Recessed, super-insulated windows add a sense of depth to façades and minimize thermal loss, while the buildings’ brick cladding itself becomes a canvas for expression. KPF designers created texture on the surface of each building by pulling bricks out from the wall plane and pushing them in to create contrast around windows and entrances. The result is a dynamic accent created from a material better known for its solidity.

Robust insulation ensures residents’ comfort with minimal heating and cooling.


Boston, MA, USA

Channelside, a 6.5-acre waterfront development in Boston, heals a decades-old tear in the city’s urban fabric and transforms what was once a flood-prone parking lot into a vibrant mixed-use community of laboratories, offices, retail experiences, and residences, including affordable and artist-dedicated units.

The three buildings that make up Channelside include a laboratory (LEED Platinum), an office building (LEED Gold), and residential building (LEED Gold), and are designed to reduce energy usage by 24–47% compared to 2020 code. KPF’s design lifted the development onto a berm, which gently rises to 6 feet above grade, protecting the site from floods and establishing new connections to the harbor.

The buildings feature a triple-layered curtain wall system—in which triple-paned IGUs are punctuated by brick and pre-cast concrete panels—that performs 10% better than Boston energy code. The staggered design integrates sunshades and conceals the scale of insulated aluminum piers and spandrels, which reduce the window-wall ratio, helping it achieve a more efficient thermal envelope.

The residential tower. Credit: dbox.

Windows across the Channelside development were optimized based on façade angle and building program to provide sweeping water views while limiting heat loss and solar glare. The residential and lab buildings, for example, have a lower window-to-wall ratio than the office tower.

Though Channelside will be home to researchers working at the cutting edge of scientific innovation, its scale and material palette of brick and metal is designed to blend harmoniously with the timeless character of nearby historic loft structures such as the Boston Wharf Company building.

105 Victoria Street

London, UK

Conceived of as a new destination for London’s West End, 105 Victoria Street is a mixed-use development that employs multiple innovative strategies to reduce whole life carbon. In this project, particular emphasis was paid to the façade as a zone of interaction between outdoor and indoor environments that could be harnessed for interior cooling and ventilation.

The entry to 105 Victoria Street. Credit: dbox.

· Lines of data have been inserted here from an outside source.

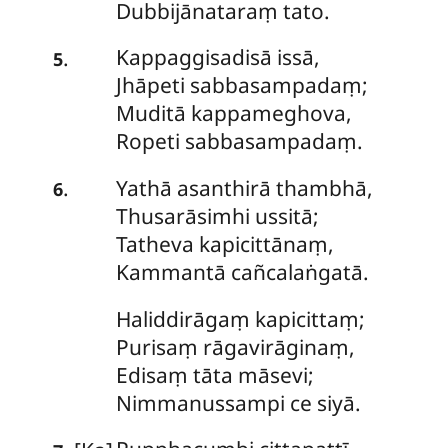
Dubbijānataraṃ tato.
Kappaggisadisā
issā,
.
5
Jhāpeti sabbasampadaṃ;
Muditā kappameghova,
Ropeti sabbasampadaṃ.
Yathā
asanthirā thambhā,
.
6
Thusarāsimhi ussitā;
Tatheva kapicittānaṃ,
Kammantā cañcalaṅgatā.
Haliddirāgaṃ
kapicittaṃ;
Purisaṃ rāgavirāginaṃ,
Edisaṃ tāta māsevi;
Nimmanussampi ce siyā.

The project’s façade is informed by its urban context; neighboring buildings shade the east and west of the structure, but to the south it is more exposed. KPF adopted passive design principles for the façade to manage solar gain and reduce embodied carbon while optimizing daylight access for occupants. Detailed thermal modelling was used to determine the ratio of solid wall to vision areas of each side, while projecting elements were optimized to reduce material use while maximizing shade.

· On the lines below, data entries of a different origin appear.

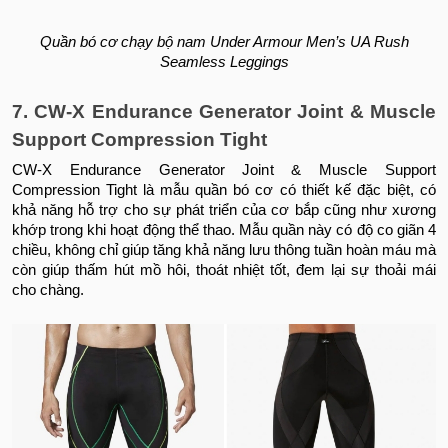
Quần bó cơ chạy bộ nam Under Armour Men’s UA Rush
Seamless Leggings
7. CW-X Endurance Generator Joint & Muscle
Support Compression Tight
CW-X Endurance Generator Joint & Muscle Support
Compression Tight là mẫu quần bó cơ có thiết kế đặc biệt, có
khả năng hỗ trợ cho sự phát triển của cơ bắp cũng như xương
khớp trong khi hoạt động thể thao. Mẫu quần này có độ co giãn 4
chiều, không chỉ giúp tăng khả năng lưu thông tuần hoàn máu mà
còn giúp thấm hút mồ hôi, thoát nhiệt tốt, đem lại sự thoải mái
cho chàng.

KPF designed the façade of 105 Victoria Street in London to accommodate mixed-mode ventilation and free cooling. Heat recovery units recycle exhaust heat, reducing energy use.

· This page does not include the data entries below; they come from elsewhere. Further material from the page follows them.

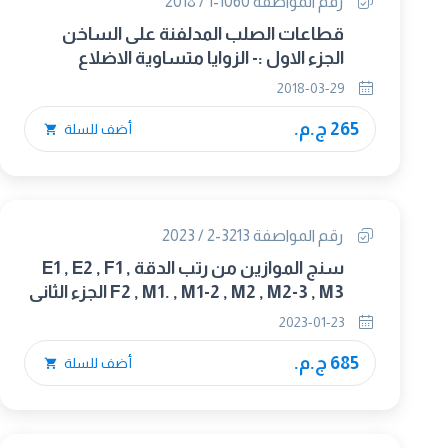
رقم المواصفة 1060-1 / 2018
قطاعات الصلب المدلفنة على الساخن
الجزء الاول :- الزوايا متساوية الاضلاع
2018-03-29
265 ج.م.
أضف للسلة
رقم المواصفة 3213-2 / 2023
سنج الموازين من رتب الدقة E1 , E2 , F1 ,
F2 , M1. , M1-2 , M2 , M2-3 , M3 الجزء الثانى
: نموذج تقرير الإختبار.(OIML R 111-
2023-01-23
2/2004) (متبناه)
685 ج.م.
أضف للسلة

A high-performance system of louvers and vents incorporated into the façade units allows for mixed-mode ventilation and free cooling. On every floor, plug and play modules above the windows for mechanical ventilation intake and exhaust are designed to be interchangeable, offering tenants maximum space-planning flexibility. Occupants also benefit from parallel opening vents for natural ventilation along the perimeter zone, which can be employed in the building’s nighttime cooling strategy.